- [TO DO]: Search the entries below for the word "Maison" and copy every line where it appears.

═════ MATERIAL PROVIDED

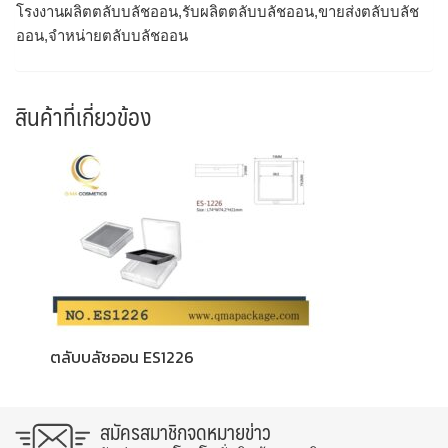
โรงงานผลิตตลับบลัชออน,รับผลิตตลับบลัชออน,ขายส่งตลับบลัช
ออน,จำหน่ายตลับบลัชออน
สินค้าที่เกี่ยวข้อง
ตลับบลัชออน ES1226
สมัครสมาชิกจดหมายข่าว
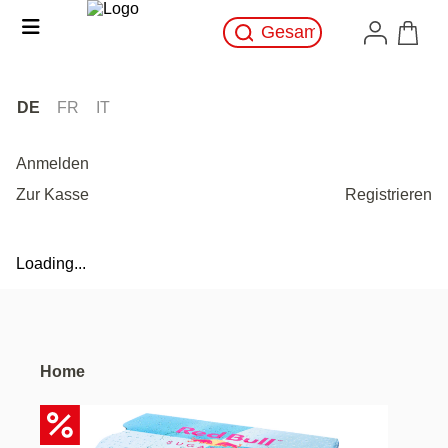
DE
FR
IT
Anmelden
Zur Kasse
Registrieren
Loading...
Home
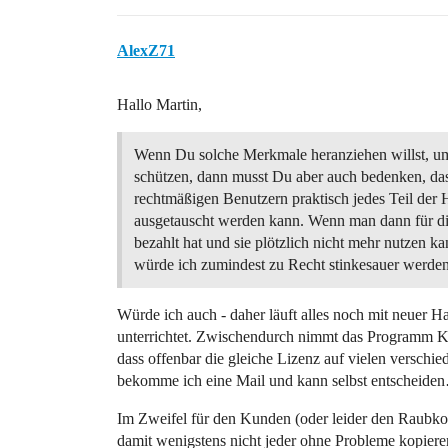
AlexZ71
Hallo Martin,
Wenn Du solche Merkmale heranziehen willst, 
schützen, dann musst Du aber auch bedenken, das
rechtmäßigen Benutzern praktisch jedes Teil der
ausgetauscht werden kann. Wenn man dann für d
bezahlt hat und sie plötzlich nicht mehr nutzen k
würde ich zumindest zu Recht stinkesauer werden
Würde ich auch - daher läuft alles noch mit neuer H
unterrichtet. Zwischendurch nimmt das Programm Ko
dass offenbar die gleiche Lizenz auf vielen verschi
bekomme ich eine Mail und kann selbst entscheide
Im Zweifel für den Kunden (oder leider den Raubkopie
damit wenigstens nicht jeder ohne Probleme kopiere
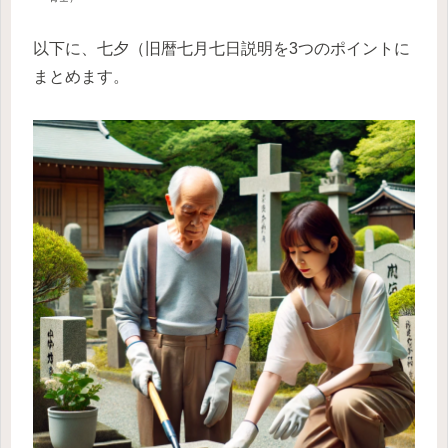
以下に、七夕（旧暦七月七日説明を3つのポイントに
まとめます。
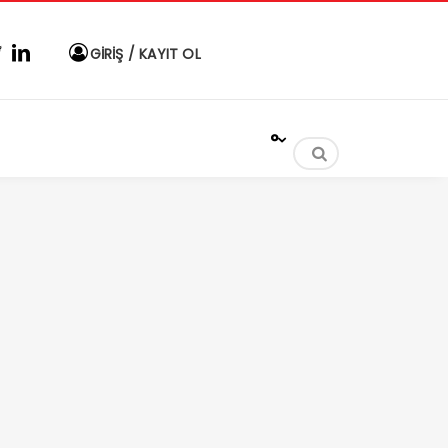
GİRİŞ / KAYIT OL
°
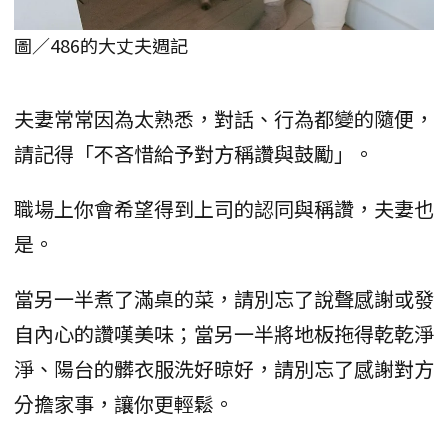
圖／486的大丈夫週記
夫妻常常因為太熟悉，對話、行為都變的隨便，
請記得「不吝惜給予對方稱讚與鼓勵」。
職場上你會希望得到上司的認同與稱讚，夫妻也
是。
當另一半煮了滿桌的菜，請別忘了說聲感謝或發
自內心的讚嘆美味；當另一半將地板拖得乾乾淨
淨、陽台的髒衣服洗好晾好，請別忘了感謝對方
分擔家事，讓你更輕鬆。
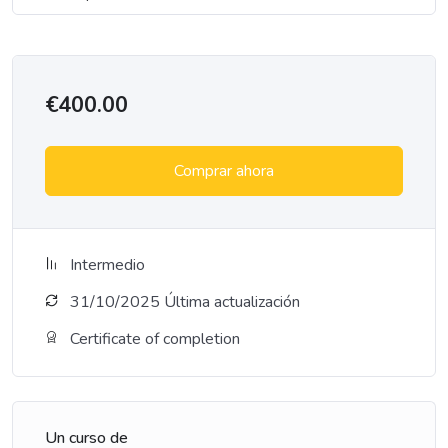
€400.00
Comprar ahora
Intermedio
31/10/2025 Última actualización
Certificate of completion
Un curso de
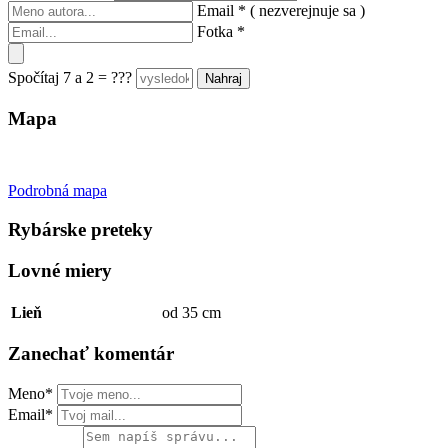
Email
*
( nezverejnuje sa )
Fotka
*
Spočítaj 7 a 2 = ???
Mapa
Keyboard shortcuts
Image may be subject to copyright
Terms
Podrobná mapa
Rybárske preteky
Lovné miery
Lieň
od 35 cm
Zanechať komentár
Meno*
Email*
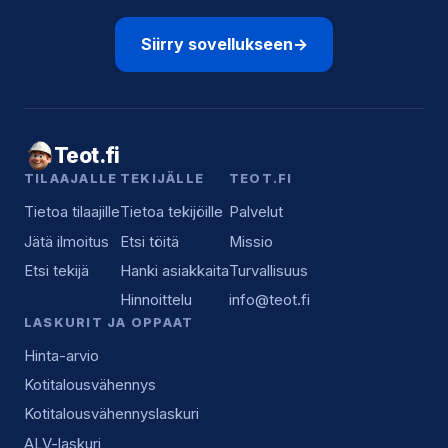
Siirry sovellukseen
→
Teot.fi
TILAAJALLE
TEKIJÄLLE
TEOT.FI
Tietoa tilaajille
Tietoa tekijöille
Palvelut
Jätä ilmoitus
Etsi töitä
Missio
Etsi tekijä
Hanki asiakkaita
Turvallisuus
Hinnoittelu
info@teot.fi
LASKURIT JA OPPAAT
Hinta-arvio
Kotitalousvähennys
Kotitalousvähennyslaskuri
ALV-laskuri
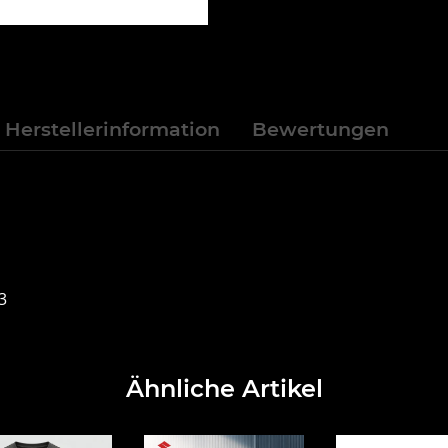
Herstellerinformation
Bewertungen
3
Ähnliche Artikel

══════════
═════ MATERIAL PROVIDED

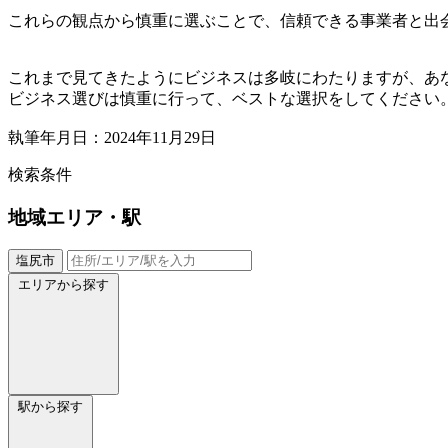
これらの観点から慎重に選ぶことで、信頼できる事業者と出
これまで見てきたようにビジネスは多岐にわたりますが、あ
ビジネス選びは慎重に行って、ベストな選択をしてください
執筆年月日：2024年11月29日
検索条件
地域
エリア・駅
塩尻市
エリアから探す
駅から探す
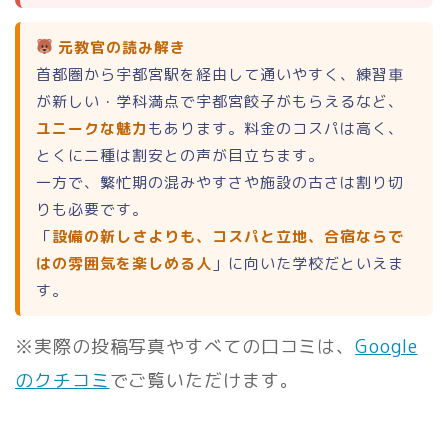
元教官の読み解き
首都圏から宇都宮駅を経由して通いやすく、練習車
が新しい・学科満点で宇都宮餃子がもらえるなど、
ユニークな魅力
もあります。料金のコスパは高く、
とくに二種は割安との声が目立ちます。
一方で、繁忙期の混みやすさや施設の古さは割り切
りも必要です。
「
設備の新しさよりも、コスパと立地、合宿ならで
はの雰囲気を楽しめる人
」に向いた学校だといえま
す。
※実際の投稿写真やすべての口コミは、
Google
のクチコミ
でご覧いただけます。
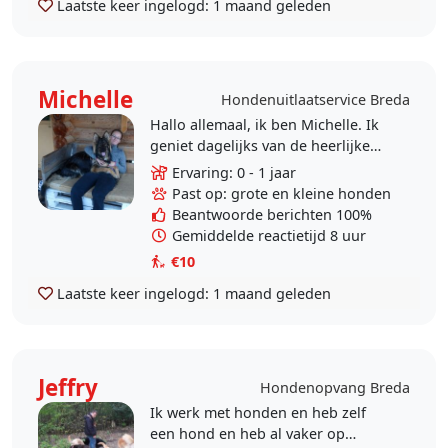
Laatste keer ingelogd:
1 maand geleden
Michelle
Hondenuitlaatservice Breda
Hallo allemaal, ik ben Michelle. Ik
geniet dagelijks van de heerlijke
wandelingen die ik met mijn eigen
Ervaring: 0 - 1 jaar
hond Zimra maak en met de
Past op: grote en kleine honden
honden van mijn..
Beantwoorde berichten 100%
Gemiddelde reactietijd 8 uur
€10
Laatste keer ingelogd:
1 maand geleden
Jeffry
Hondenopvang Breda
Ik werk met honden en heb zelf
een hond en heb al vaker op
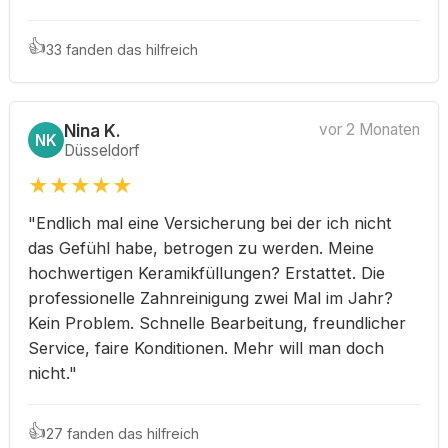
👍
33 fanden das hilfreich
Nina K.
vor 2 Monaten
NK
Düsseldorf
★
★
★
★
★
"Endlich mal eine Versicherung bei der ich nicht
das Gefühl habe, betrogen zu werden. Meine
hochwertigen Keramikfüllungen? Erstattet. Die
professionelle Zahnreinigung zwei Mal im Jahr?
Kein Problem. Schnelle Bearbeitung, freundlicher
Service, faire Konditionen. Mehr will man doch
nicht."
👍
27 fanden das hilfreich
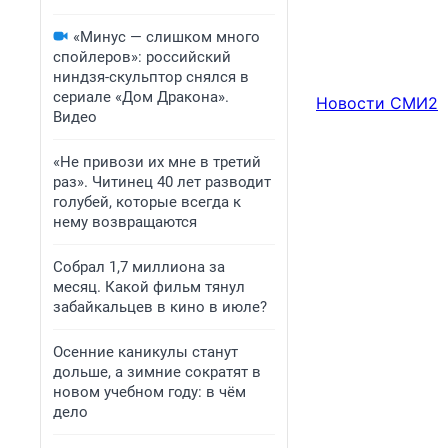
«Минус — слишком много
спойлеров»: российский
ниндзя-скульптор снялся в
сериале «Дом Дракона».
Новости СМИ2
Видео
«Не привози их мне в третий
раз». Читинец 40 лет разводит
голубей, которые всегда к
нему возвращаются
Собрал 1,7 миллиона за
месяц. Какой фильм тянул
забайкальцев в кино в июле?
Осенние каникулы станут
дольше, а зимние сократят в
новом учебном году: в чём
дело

══════════
═════ MATERIAL PROVIDED

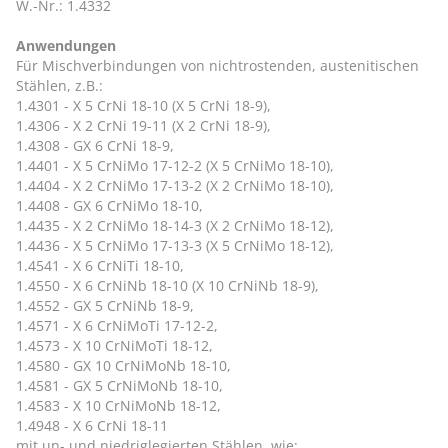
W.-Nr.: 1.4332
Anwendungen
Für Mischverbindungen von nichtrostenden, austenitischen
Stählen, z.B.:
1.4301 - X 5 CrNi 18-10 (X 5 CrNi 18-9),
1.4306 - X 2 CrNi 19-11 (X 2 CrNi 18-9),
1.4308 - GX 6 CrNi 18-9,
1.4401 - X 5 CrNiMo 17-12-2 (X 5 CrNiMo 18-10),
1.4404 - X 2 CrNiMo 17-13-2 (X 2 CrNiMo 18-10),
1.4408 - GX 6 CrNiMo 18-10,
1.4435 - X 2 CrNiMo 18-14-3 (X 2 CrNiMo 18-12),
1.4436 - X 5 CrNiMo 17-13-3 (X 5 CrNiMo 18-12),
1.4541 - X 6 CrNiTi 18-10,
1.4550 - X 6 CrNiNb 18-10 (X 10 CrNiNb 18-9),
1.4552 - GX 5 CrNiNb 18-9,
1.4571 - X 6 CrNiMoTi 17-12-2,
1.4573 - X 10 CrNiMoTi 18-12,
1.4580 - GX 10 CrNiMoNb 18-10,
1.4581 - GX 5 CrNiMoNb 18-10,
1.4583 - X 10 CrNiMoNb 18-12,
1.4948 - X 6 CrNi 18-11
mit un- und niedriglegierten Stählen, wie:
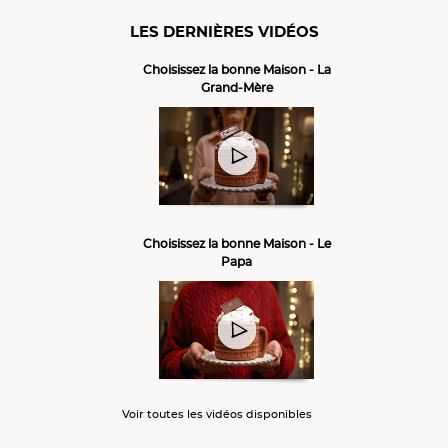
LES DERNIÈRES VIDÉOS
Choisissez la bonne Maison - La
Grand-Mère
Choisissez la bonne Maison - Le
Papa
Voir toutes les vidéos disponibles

══════════

- [ANSWER TO THIS EXERCISE]:
Choisissez la bonne Maison - La
Choisissez la bonne Maison - Le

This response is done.